Can anyone explain what is going on, and describe why it behaves the way it does?
- generator expression is evaluated to [2, 4]
Is wrong. The generator expression is evaluated lazily, an item at a time, no such list
is produced, and the items are appended one at a time, in a way that means the generator expression eventually starts reading its own output from later in the list
as it goes.
Generator expressions are lazy. list.extend
doesn't need to completely evaluate the argument, it can just iterate it as it goes, appending each item as it goes. The internal implementation can be written entirely in terms of append
, e.g.:
def extend(self, it):
for x in it:
self.append(x)
In practice, it's a C version of the loop with some minor optimizations tossed in to reduce reallocations when possible and some optimizations/protections that special-case list
, tuple
and direct self-extend
s.
This is typically a good thing; the whole point of generator expressions is to avoid a wasteful temporary list
, and forcibly converting from genexpr to list
would make it slower and add additional unnecessary memory expenses.

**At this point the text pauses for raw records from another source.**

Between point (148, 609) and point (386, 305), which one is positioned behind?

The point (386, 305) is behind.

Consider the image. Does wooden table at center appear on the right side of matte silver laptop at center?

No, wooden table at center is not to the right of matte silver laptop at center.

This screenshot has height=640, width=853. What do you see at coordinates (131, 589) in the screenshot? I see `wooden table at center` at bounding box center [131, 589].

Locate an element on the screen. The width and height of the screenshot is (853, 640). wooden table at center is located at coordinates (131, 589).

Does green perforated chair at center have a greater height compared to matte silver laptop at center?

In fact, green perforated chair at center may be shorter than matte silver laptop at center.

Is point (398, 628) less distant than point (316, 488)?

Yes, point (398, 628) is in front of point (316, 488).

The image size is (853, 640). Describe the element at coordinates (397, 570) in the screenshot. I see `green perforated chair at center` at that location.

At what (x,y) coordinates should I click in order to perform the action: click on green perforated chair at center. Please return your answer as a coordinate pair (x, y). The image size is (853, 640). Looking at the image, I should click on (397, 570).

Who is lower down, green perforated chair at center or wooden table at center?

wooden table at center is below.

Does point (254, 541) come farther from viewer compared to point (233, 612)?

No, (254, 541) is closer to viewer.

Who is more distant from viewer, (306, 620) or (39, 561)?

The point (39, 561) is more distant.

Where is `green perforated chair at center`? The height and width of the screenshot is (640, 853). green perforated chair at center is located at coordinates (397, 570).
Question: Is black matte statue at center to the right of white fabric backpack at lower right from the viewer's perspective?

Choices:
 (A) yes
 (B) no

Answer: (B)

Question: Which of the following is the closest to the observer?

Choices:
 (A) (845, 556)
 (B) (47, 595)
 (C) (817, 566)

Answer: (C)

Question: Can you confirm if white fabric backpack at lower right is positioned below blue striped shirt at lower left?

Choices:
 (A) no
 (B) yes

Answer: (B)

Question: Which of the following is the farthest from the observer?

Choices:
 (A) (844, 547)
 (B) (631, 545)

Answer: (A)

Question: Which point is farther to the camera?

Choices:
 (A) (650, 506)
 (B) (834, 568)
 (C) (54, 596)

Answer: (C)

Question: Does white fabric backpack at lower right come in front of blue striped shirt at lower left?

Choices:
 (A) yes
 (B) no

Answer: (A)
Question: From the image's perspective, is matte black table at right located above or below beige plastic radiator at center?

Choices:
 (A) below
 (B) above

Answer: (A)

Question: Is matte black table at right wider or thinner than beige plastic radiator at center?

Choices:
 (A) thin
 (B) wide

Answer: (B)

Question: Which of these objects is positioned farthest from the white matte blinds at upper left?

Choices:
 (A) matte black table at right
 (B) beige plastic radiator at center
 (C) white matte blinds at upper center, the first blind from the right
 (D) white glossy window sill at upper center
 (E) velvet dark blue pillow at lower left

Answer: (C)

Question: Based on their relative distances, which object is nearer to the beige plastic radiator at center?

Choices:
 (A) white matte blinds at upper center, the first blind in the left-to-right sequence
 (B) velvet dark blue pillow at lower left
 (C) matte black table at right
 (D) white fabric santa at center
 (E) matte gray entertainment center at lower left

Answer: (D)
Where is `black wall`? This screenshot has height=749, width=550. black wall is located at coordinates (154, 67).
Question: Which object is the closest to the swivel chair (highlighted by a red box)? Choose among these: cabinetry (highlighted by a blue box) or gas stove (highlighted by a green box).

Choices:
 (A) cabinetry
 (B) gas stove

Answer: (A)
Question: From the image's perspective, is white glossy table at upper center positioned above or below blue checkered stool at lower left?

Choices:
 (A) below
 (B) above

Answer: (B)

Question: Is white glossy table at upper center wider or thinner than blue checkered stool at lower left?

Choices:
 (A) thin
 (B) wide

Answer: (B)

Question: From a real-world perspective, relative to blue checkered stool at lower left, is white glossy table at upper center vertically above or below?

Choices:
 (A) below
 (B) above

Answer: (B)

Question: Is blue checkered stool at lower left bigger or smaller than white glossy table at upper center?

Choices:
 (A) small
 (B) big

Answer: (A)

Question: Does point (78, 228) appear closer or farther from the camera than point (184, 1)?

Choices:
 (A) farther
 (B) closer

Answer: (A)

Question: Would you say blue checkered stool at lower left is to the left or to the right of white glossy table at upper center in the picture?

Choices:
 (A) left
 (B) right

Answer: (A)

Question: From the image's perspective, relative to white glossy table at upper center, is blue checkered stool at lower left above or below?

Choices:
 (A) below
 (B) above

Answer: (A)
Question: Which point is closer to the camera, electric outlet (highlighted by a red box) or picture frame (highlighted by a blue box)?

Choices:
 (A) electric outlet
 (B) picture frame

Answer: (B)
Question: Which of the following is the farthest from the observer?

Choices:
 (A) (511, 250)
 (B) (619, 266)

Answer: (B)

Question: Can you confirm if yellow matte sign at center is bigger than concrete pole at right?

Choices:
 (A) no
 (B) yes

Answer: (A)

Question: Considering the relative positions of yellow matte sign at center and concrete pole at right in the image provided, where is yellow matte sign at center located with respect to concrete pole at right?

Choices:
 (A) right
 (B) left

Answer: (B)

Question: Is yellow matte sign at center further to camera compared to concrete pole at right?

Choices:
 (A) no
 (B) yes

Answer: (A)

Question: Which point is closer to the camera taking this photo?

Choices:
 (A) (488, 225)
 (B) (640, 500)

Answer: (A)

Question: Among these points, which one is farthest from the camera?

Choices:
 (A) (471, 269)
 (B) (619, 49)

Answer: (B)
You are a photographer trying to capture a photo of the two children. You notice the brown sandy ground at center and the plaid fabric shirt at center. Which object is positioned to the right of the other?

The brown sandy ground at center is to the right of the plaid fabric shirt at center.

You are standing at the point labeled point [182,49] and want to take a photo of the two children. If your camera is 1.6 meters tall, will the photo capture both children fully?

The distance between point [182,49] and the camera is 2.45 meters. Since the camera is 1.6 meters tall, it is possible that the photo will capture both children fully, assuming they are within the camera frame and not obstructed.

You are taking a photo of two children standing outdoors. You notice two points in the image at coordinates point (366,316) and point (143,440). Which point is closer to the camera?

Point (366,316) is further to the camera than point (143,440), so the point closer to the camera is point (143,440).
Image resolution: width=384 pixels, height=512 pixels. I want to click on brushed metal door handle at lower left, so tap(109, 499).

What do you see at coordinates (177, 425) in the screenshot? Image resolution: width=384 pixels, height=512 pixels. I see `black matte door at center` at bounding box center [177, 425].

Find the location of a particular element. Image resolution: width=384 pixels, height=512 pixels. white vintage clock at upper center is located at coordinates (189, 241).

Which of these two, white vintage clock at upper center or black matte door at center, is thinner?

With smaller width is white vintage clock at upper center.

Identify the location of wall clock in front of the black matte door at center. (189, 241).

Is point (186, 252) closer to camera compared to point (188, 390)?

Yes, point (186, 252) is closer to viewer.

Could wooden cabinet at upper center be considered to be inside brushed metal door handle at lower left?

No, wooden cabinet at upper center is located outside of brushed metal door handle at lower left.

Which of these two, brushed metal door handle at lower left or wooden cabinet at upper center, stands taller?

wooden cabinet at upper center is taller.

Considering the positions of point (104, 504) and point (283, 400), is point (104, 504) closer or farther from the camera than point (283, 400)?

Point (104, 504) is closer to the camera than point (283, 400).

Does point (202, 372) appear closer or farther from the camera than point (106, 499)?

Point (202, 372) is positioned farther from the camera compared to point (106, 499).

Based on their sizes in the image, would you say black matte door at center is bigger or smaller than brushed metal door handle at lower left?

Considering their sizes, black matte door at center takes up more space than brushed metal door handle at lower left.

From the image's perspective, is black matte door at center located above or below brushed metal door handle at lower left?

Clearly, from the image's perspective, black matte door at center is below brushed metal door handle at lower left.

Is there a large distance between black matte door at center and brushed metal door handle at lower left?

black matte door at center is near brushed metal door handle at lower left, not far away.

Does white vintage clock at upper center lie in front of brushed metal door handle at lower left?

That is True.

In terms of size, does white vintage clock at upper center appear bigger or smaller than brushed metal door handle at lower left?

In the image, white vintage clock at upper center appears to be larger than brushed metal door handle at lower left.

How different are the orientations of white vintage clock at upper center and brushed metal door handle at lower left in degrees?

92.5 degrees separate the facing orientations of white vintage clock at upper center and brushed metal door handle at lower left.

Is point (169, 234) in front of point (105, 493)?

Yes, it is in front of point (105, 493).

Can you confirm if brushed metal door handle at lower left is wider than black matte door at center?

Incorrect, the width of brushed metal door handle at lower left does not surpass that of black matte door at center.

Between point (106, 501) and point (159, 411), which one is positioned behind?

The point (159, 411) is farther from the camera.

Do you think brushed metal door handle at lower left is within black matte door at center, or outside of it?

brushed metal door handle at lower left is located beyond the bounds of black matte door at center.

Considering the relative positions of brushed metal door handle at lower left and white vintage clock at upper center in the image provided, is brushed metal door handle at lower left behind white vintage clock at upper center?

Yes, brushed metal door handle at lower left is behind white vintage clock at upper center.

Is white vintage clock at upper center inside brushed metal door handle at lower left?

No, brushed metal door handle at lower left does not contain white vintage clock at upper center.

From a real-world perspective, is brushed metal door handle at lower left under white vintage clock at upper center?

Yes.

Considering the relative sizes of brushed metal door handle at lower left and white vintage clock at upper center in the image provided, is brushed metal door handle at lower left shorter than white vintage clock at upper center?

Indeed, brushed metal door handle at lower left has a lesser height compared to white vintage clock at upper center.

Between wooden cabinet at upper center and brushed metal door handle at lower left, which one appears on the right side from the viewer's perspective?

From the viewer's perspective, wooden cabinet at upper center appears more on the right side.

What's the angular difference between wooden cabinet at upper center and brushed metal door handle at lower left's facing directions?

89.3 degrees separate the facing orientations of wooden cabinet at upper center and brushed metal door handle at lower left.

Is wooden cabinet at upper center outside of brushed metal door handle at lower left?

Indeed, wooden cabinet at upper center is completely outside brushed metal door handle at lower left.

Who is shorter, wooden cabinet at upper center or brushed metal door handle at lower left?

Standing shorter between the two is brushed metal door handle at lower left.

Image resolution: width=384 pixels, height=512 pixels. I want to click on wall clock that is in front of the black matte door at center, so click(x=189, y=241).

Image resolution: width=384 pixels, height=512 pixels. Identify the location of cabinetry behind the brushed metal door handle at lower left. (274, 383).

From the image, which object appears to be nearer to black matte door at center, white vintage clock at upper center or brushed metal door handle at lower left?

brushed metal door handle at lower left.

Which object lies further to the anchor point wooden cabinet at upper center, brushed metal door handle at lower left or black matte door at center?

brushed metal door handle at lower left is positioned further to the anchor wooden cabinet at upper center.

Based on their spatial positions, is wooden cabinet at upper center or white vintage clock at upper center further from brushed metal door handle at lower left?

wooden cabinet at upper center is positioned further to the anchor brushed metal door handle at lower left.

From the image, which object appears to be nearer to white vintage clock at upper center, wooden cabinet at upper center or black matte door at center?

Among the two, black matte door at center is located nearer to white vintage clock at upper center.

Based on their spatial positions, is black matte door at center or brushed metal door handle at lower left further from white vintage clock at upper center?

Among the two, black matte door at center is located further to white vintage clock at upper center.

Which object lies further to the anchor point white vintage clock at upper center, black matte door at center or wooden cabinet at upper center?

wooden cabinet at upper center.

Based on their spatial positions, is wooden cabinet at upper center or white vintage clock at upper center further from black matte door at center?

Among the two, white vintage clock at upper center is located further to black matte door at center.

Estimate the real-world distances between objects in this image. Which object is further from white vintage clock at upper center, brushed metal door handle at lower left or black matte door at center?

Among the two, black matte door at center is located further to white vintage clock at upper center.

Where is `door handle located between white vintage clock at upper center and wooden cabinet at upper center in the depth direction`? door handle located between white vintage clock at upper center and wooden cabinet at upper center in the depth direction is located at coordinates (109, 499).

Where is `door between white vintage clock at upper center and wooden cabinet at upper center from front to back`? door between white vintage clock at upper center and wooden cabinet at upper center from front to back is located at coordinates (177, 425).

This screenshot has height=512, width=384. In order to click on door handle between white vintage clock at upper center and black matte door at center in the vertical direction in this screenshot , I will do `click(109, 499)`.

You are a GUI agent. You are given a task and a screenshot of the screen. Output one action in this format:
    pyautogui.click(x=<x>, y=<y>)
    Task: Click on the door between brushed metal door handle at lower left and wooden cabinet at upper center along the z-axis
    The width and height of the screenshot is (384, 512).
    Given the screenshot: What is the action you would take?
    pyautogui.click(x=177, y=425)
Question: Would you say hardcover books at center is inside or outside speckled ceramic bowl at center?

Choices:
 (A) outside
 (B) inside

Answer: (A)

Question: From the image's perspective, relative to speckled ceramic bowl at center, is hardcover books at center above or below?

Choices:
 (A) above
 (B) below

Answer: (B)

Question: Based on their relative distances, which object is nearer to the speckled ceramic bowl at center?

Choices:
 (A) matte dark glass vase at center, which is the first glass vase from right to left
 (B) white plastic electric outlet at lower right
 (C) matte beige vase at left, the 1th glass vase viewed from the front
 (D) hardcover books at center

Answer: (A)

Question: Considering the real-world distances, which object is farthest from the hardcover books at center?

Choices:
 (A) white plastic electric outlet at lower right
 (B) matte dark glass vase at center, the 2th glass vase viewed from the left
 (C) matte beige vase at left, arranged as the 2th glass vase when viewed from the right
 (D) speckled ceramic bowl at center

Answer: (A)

If it just converted to list
then extended every time an operation like this occurred, genexprs would be mostly pointless. So they don't.
The code does include protection against the simple case of:
mylist.extend(mylist)
but it doesn't attempt to defend against cases like this where there's indirection in the way. There's no way to defend against it in general (it can't trace through all the layers of indirection possible to determine it's really self-assignment); when they come up, you're responsible for doing it safely.